→ Task directions
Extract from the listing each line in which the word "picture" appears.

→ Raw data
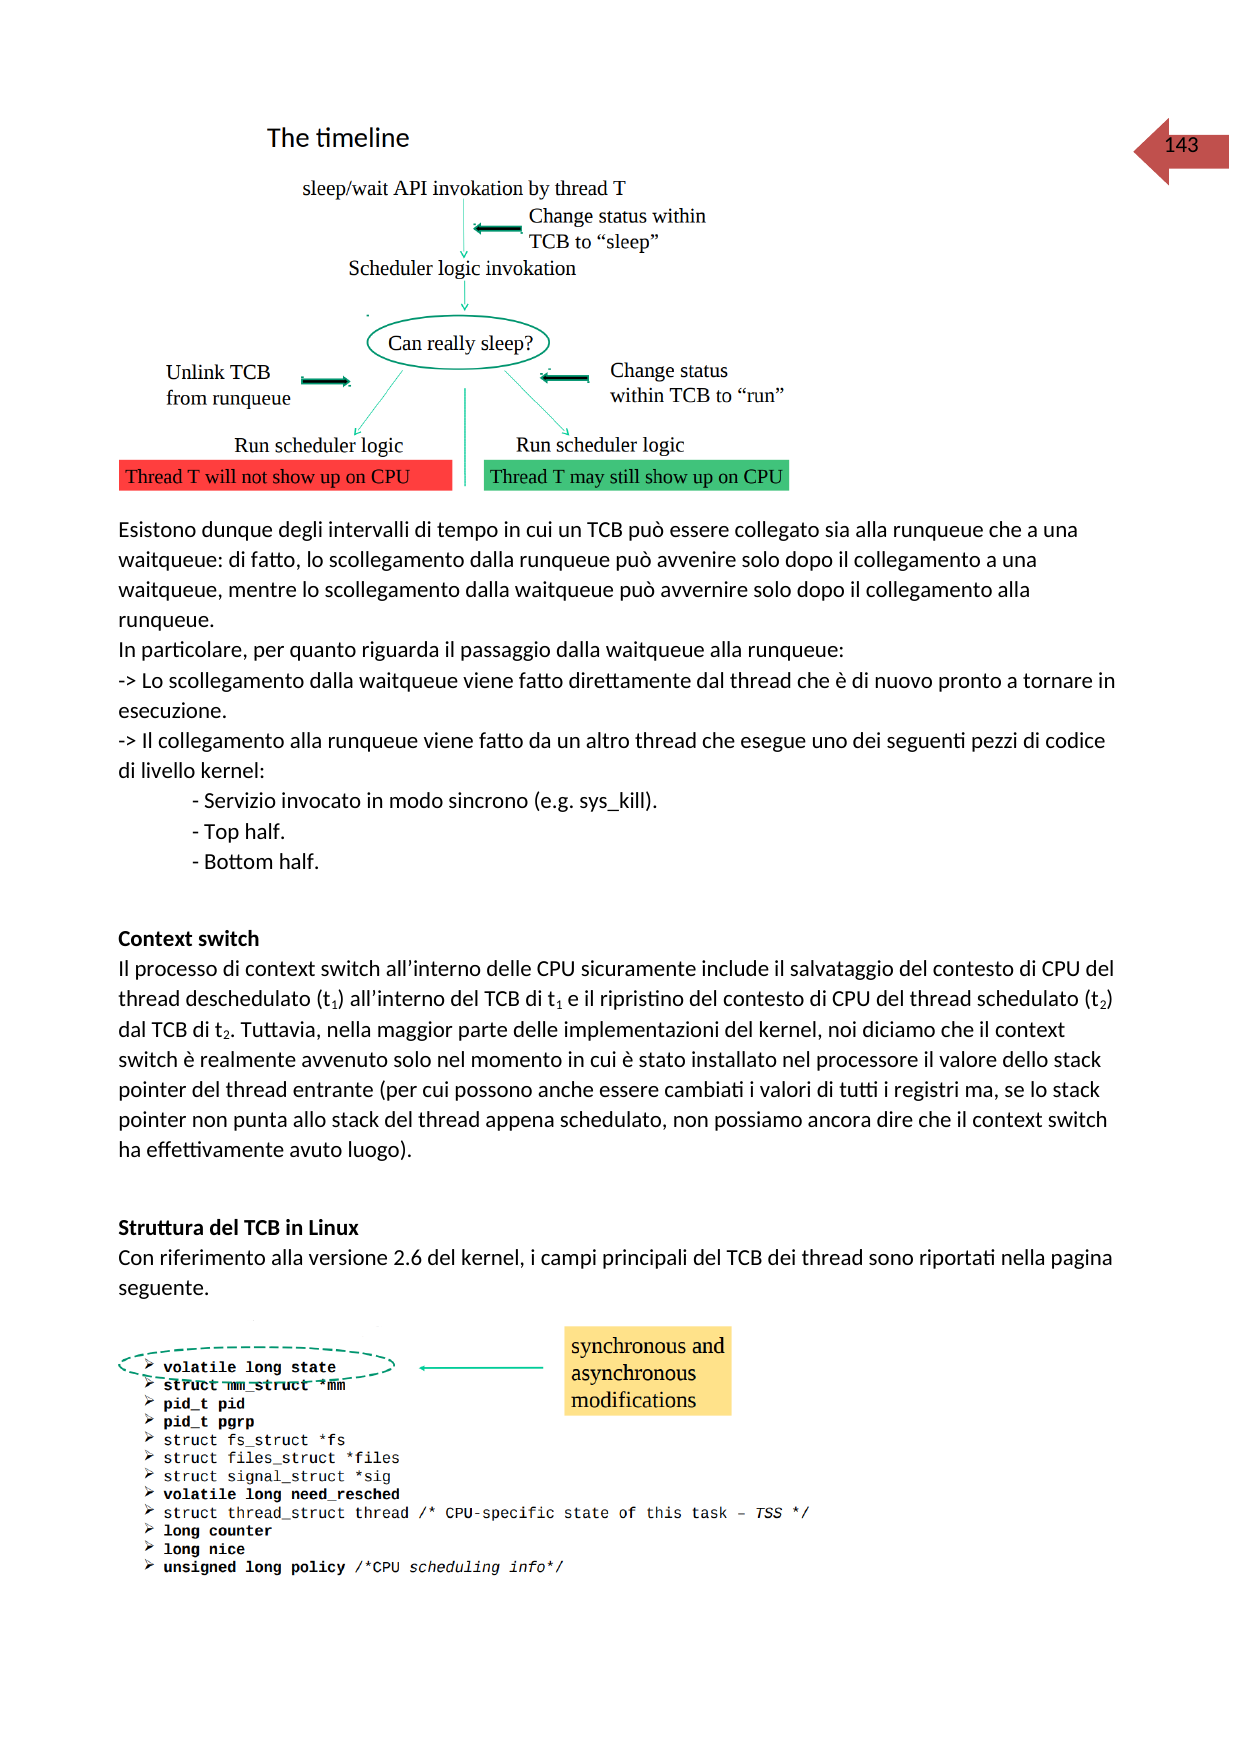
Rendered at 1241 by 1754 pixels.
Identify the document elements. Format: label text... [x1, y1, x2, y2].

text Esistono dunque degli intervalli di tempo in cui un TCB può essere collegato sia alla runqueue che a una waitqueue: di fatto, lo scollegamento dalla runqueue può avvenire solo dopo il collegamento a una waitqueue, mentre lo scollegamento dalla waitqueue può avvernire solo dopo il collegamento alla runqueue. In particolare, per quanto riguarda il passaggio dalla waitqueue alla runqueue: -> Lo scollegamento dalla waitqueue viene fatto direttamente dal thread che è di nuovo pronto a tornare in esecuzione. -> Il collegamento alla runqueue viene fatto da un altro thread che esegue uno dei seguenti pezzi di codice di livello kernel: - Servizio invocato in modo sincrono (e.g. sys_kill). - Top half. - Bottom half. [118, 515, 1122, 875]
picture [118, 118, 790, 496]
picture [118, 1320, 812, 1583]
text Struttura del TCB in Linux Con riferimento alla versione 2.6 del kernel, i campi principali del TCB dei thread sono riportati nella pagina seguente. [118, 1182, 1122, 1301]
text Context switch Il processo di context switch all’interno delle CPU sicuramente include il salvataggio del contesto di CPU del thread deschedulato (t1) all’interno del TCB di t1 e il ripristino del contesto di CPU del thread schedulato (t2) dal TCB di t2. Tuttavia, nella maggior parte delle implementazioni del kernel, noi diciamo che il context switch è realmente avvenuto solo nel momento in cui è stato installato nel processore il valore dello stack pointer del thread entrante (per cui possono anche essere cambiati i valori di tutti i registri ma, se lo stack pointer non punta allo stack del thread appena schedulato, non possiamo ancora dire che il context switch ha effettivamente avuto luogo). [118, 894, 1122, 1164]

→ Written answer
picture [118, 118, 790, 496]
picture [118, 1320, 812, 1583]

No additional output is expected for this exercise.